また、結論が出ていない時や手元に情報が揃っていない時でも「広報」し続けることが大切だと話す。「危機が発生すると、何も言わないことはありえない。そこには何らかの説明責任が必ず伴います。電車がストップした時に何も車掌のアナウンスがなかったら車内も苛立つでしょう。そこで『情報が入り次第お伝えします』というアナウンスがされれば、情報量ゼロにも関わらず、乗客の苛立ちはかなり緩和される。何も出せる新情報がなくても、途中経過だけでも小マメに伝えることが、危機発生時の広報の大切な役割です。あの時枝野さんも、『情報が揃わないから会見を延ばしましょう』という官僚の進言を退けて会見室に向かったことが、何度かありました」。
もう一点、下村氏が指摘する問題が、広報のプロの不在。各国の政府関連ニュースによく登場する“報道官”という存在が、これからは日本政府にも必要だと話す。「情報を扱うプロとして、舌足らずにならず、的確に記者とコミュニケーションが取れる人物が欲しい。
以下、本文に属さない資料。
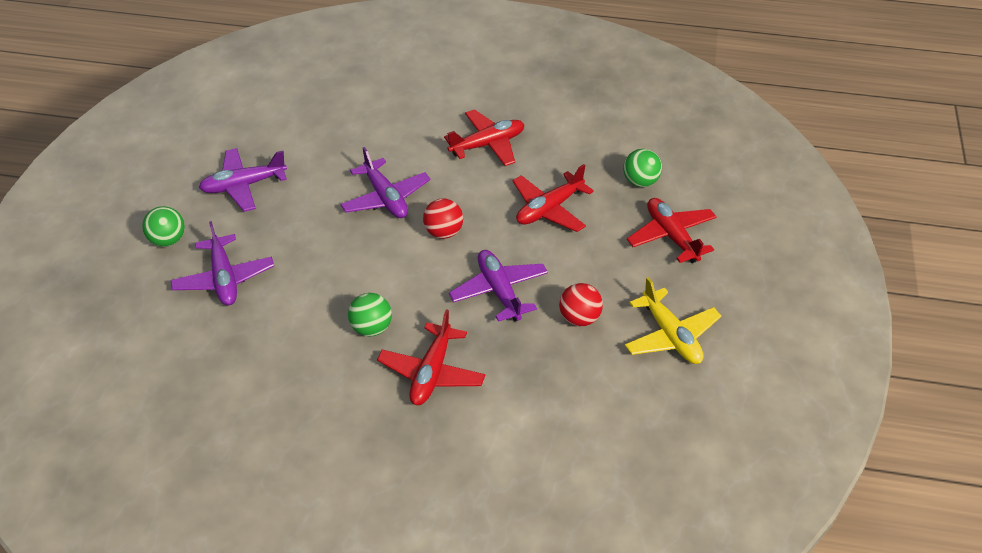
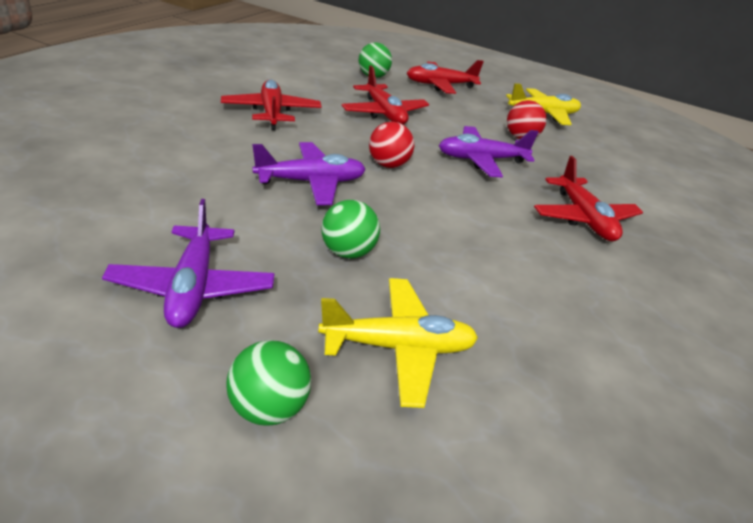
camera: 80 degrees left, 10 degrees down
(224, 279) = (398, 347): purple plane -> yellow plane
(371, 328) = (519, 239): green ball -> green ball (348, 252)
(432, 372) = (583, 218): red plane -> red plane turned 45 degrees clockwise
日本では大臣や官房長官が会見で何か言うと、発言の中身よりも、政治的思惑や言葉尻の失言などが大きく伝わりがちだと思いませんか。政治的な責任を伴った発言や政局について語る時には政治家が会見するのが筋だと思いますが、政策についてはきちんと報道官が登場して国民に説明すべきで、普段からそうなれば、非常時にも発信はグッと円滑に行くと思います」。
内閣広報室では現在、震災以降の対応の中で培われた各省庁間の連携や連絡態勢などを普段の広報に定着させるべく、震災時広報体制の“普段化”に取り組んでいる。震災の2日後に各省庁の広報課長を官邸に緊急招集して、「これからはもう、省庁の壁は取りましょう」と一致して始まった改革のひとつだ。「震災以降、各省庁の広報課長会議は定期的に開催され、並行して各広報課の中堅メンバーが集まって成功事例や悩みを交換しあうワークショップも始動。これまであった目に見えない壁はかなり溶けてきたように思います」。
震災を契機に変わり始めた霞ヶ関の広報だが、原発に関する広報は、今なお課題が山積み。国民的議論の場として多くのメディアで報道された各地の意見聴取会では、当初の紛糾を受け、途中から下村氏が司会に加わった。「完璧な進行表があっても、時間制限のメモを出されても、会場の空気を最優先しますよ。野次でも良い野次だと判断したら、大臣に“答えてください”と振るかもしれませんよ、と担当の古川国家戦略大臣(当時)に伝えましたが、何とそれで構わないと言うので司会を引き受けました」。ほぼ“予定調和抜き”で行われた会では、参加者から「政府の顔を見せろ!」と言われると、「今来てる政府関係者全員立って、客席に向かって挨拶しましょう」と司会席から下村氏が呼びかける場面も。「大臣たちが定刻で引き揚げ一旦閉会した後も、審議官2人で急遽延長の場を設けるなど、最後は参加者から“よくここまで聴いてくれた”といわれるまでやりました。原発広報は、国家として地道に、超長期継続して真摯に取り組まなければならないテーマ。今後も何党が政権を取ろうと、まっすぐに向き合っていくことが必要です」と力を込めた。
【下村氏略歴】
1960年東京都生まれ、東大法学部卒。1985年TBS報道局入社。その後フリーに転じ、「みのもんたのサタデーずばッと」「筑紫哲也NEWS23」などに取材キャスターとして出演。2010年10月から2年間、内閣広報室審議官。